From 5071c28f4f61b2d8608ca32faf495df513839910 Mon Sep 17 00:00:00 2001
From: Rawleenc Dev <lawrence.dnp@gmail.com>
Date: Sat, 5 Apr 2025 15:25:40 +0200
Subject: [PATCH] feat: optimize and simplify python download script

---
 download_data.py | 48 ++++++++++++++++++++++--------------------------
 1 file changed, 22 insertions(+), 26 deletions(-)

diff --git a/download_data.py b/download_data.py
index 31ecdd7..6e0f982 100644
--- a/download_data.py
+++ b/download_data.py
@@ -1,33 +1,29 @@
 import nltk
 import os
 
+
 def main():
-    # Load the corpora
-    nltk.download('wordnet')
-    nltk.download('averaged_perceptron_tagger')
-    nltk.download('universal_tagset')
+    nltk.download("wordnet")
 
-    # Get all the adjectives and nouns
-    adjectives = set()
-    nouns = set()
-    for synset in nltk.corpus.wordnet.all_synsets():
-        for lemma in synset.lemmas():
-            if lemma.name().isalpha():
-                if synset.pos() == 'a':
-                    adjectives.add(lemma.name())
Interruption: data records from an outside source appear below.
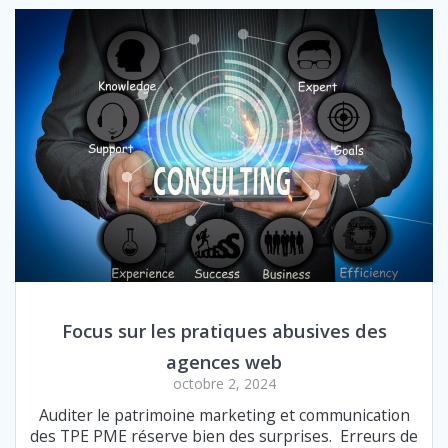
Focus sur les pratiques abusives des
agences web
octobre 2, 2024
Auditer le patrimoine marketing et communication
des TPE PME réserve bien des surprises. Erreurs de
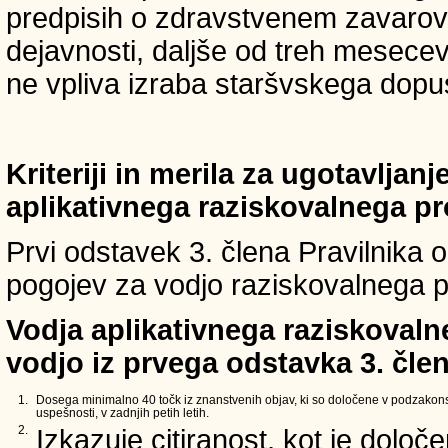
predpisih o zdravstvenem zavarova
dejavnosti, daljše od treh mesece
ne vpliva izraba staršvskega dopust
Kriteriji in merila za ugotavljan
aplikativnega raziskovalnega p
Prvi odstavek 3. člena Pravilnika o 
pogojev za vodjo raziskovalnega p
Vodja aplikativnega raziskovaln
vodjo iz prvega odstavka 3. člen
1.
Dosega minimalno 40 točk iz znanstvenih objav, ki so določene v podzakons
uspešnosti, v zadnjih petih letih.
2.
Izkazuje citiranost, kot je določ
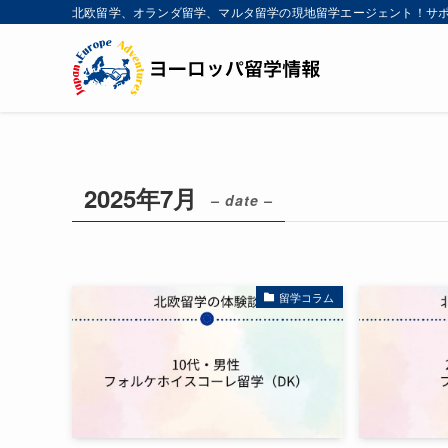
北欧留学、オランダ留学、マルタ留学の現地留学エージェント！サ
2025年7月
– date –
留学コラム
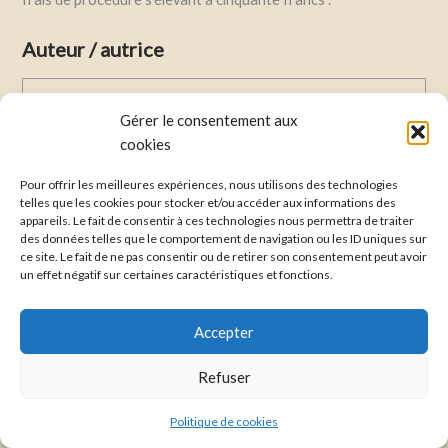
Auteur / autrice
Gérer le consentement aux
cookies
Pour offrir les meilleures expériences, nous utilisons des technologies
Christelle Augris
telles que les cookies pour stocker et/ou accéder aux informations des
appareils. Le fait de consentir à ces technologies nous permettra de traiter
des données telles que le comportement de navigation ou les ID uniques sur
Voir toutes les publications
ce site. Le fait de ne pas consentir ou de retirer son consentement peut avoir
un effet négatif sur certaines caractéristiques et fonctions.
Accepter
PRÉCÉDENT
SUIVANT
Refuser
Politique de cookies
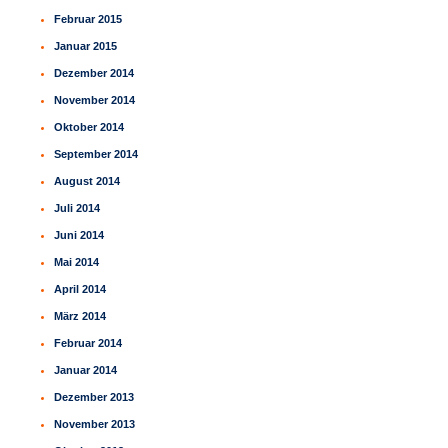
Februar 2015
Januar 2015
Dezember 2014
November 2014
Oktober 2014
September 2014
August 2014
Juli 2014
Juni 2014
Mai 2014
April 2014
März 2014
Februar 2014
Januar 2014
Dezember 2013
November 2013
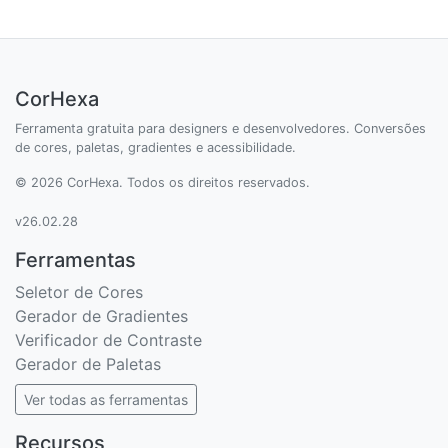
CorHexa
Ferramenta gratuita para designers e desenvolvedores. Conversões
de cores, paletas, gradientes e acessibilidade.
© 2026 CorHexa. Todos os direitos reservados.
v26.02.28
Ferramentas
Seletor de Cores
Gerador de Gradientes
Verificador de Contraste
Gerador de Paletas
Ver todas as ferramentas
Recursos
-                elif synset.pos() == 'n':
-                    nouns.add(lemma.name())
-    
-    # Create the output directory if it doesn't exist
-    os.makedirs('data', exist_ok=True)
+    adjectives = {
+        lemma.name().capitalize()
+        for synset in nltk.corpus.wordnet.all_synsets(pos="a")
+        for lemma in synset.lemmas()
+        if lemma.name().isalpha()
+    }
+    nouns = {
+        lemma.name().capitalize()
+        for synset in nltk.corpus.wordnet.all_synsets(pos="n")
+        for lemma in synset.lemmas()
+        if lemma.name().isalpha()
+    }
 
-    with open('data/adjectives.txt', 'w+') as file:
-        for adjective in adjectives:
-            file.write(str(adjective).capitalize() + '\n')
-    
-    with open('data/nouns.txt', 'w+') as file:
-        for noun in nouns:
-            file.write(str(noun).capitalize() + '\n')
+    os.makedirs("data", exist_ok=True)
+    with open("data/adjectives.txt", "w") as adj_file:
+        adj_file.write("\n".join(sorted(adjectives)))
+    with open("data/nouns.txt", "w") as noun_file:
+        noun_file.write("\n".join(sorted(nouns)))
 
-if __name__ == '__main__':
-    main()
\ No newline at end of file
+
+if __name__ == "__main__":
+    main()